Constant innovation is the key to crushing the competition in any business, but creating real, sustainable innovation is one of the hardest things for any business to generate.
Those businesses that do manage to create innovation on a consistent basis don’t have magic bullets, they have magic teams.
The teams—particularly the managerial teams—that make up the heart of a business are the wheels that make everything else go. The better the teams, the better the innovation inside the business.
So what’s the secret to building a killer team culture? One that’s creative and capable of coming up with amazing ideas that take a business to the next-level?
For years, researchers have been finding patterns between high-performance and high-diversity in management. The better the gender, racial, and cultural diversity, the more dramatic the growth in topline revenue, valuation, and ROI. According to Deszö & Ross, this correlation is particularly strong in innovation-driven industries.
Small-group studies show teams with mixed-gender or mixed-ethnicity perform significantly better in discussion and creative thinking tasks. They make fewer mistakes, share more information, and generate more solutions. They are also less inclined to make assumptions and more willing to be strategic in the preparation of their opinions, when compared to homogenous teams.
It seems the mere knowledge that others in the working environment come from different backgrounds means employees are willing to work harder on communication—a perk that pays off for the company as a while.
Employee and managerial diversity also tends to help businesses engage with a broader consumer base and attract better job applicant talent.
So why do many companies seem to resist a disruption to their homogeneity?—because cultural change is HARD.
Even the best-intentioned employers are more likely to perceive common workplace minorities as less competent, hireable, and qualified.
In 2012, Yale researchers demonstrated this by sending identical resumes to hundreds of employers in the science and technology spaces—commonly considered “minority-friendly” work environments. The only difference between the resumes? Half had the name ‘Jennifer’ at the top, and half had ‘John’.
The results were astonishing. ‘Jennifer’ was considered more likeable – but ‘John’ was overwhelmingly rated as more competent, more employable, and a better candidate for mentoring… and also offered an average starting salary $4000 higher than Jennifer’s.
Again, these were identical resumes.
These employers weren’t trying to discourage diversity. Yet unconscious biases clearly tainted the hiring process, impeding the company’s ability to improve workplace diversity.
Drive innovation requires removing the roadblocks in the path of workplace diversity. Companies looking to maximize their revenue and valuation should make diversity a strategic priority, with purposeful (and explicit) hiring goals.

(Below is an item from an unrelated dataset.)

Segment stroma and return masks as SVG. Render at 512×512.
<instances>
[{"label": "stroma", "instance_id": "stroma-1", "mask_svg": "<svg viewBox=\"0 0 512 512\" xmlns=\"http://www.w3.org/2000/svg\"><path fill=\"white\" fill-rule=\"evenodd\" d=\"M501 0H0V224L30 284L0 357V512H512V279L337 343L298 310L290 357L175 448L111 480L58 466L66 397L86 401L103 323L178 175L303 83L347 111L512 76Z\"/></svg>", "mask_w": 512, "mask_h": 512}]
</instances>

Adidas, for example, started setting hard targets for female representation in their employee recruitment process. They made diversity a strategic priority, and women now make up 30% of their managerial body. Has change helped Adidas? It would seem so—since instituting hard targets for female representation, company revenues have grown by more than $3.5 billion dollars.
Is increasing workplace diversity easy?—absolutely not.
It takes a lot of time and effort to institute—companies need to not only catalog their workplace demographics, but they also need to examine and scrutinize their hiring practices for flaws.
But the work is worth it—properly leveraged workplace diversity drives growth in innovation, topline revenue, valuation, and ROI, making it an incredible asset.